Missouri Promotes Locavorism in Kindergarten
The University of Missouri Extension runs a program called the Kindergarten Farm Food Initiative. A newsletter to parents from the beginning of the school year states (emphasis in the original):
your child will enjoy locally grown fruit and vegetable snacks three times a week.
It also characterizes locally grown food as “fresh” and “delicious,” and admonishes parents:
If your child asks you for a tasty fruit or vegetable snack at home, we hope that you will encourage this healthy habit.
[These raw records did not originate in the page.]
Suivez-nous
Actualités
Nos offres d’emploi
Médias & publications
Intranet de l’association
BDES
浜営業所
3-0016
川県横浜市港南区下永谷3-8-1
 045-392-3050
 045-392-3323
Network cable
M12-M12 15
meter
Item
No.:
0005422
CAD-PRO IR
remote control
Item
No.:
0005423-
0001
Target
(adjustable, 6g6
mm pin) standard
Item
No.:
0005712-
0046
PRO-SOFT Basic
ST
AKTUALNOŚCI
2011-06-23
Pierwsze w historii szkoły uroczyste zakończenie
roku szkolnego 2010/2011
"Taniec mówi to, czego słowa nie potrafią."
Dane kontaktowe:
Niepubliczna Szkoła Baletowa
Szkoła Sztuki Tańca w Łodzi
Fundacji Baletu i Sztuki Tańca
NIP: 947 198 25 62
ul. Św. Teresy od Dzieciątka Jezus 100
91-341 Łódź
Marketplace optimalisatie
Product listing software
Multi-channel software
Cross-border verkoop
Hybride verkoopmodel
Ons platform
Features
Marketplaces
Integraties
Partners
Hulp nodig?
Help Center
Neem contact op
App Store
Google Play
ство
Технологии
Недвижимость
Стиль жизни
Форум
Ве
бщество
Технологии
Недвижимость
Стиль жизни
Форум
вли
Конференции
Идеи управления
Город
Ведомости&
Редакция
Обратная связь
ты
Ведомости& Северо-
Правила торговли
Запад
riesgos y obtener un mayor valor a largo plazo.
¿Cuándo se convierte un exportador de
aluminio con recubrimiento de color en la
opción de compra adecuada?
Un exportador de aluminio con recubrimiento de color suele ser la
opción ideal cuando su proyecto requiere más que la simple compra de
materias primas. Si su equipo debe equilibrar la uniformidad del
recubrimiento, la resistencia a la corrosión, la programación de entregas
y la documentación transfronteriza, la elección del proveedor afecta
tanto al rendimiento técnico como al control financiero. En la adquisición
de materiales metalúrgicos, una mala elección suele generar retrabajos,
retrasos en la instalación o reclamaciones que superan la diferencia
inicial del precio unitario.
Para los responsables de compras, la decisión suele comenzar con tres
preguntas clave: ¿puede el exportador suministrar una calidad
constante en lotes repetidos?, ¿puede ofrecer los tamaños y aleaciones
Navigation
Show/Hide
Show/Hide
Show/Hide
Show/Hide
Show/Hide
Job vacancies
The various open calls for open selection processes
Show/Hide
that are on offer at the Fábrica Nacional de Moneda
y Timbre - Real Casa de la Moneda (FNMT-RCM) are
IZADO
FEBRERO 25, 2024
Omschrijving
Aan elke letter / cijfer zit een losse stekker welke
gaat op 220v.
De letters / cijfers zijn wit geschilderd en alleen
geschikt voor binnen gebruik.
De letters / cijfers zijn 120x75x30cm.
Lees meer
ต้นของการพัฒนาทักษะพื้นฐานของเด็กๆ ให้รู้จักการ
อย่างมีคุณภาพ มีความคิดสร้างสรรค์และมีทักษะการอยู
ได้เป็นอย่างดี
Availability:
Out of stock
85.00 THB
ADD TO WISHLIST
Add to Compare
Serving healthy snacks to a class doesn’t endorse any particular ideology. And, by itself, a visit to a farm isn’t indoctrination. (I applauded when this school took kindergartners to a farm to learn about agriculture.) Where this program crosses the line is in its newsletters, which are based on the assumption that locally grown food is inherently good. I would guess the same attitude toward local food is conveyed to students during class time.
To explain my objection with an analogy, suppose a school, in connection with a unit on China, announced to parents that students would play with fun, high-quality toys from China three times a week. Suppose it sent home newsletters about the toys emphasizing the fact that they are from China. Wouldn’t that be seen as an unfair endorsement? Everyone agrees that kids need to play, but whether toys from China are the best choice is debatable. Even if the school didn’t explicitly tell the kids that toys made in China are better than other toys, a kindergartner could easily form that conclusion if the school made no mention of toys from other places.
It’s fine for a school to tell kids where food comes from, but it shouldn’t focus on one food source to the exclusion of others. Parents can always tell their children that local food is preferable, if that is something that their family values.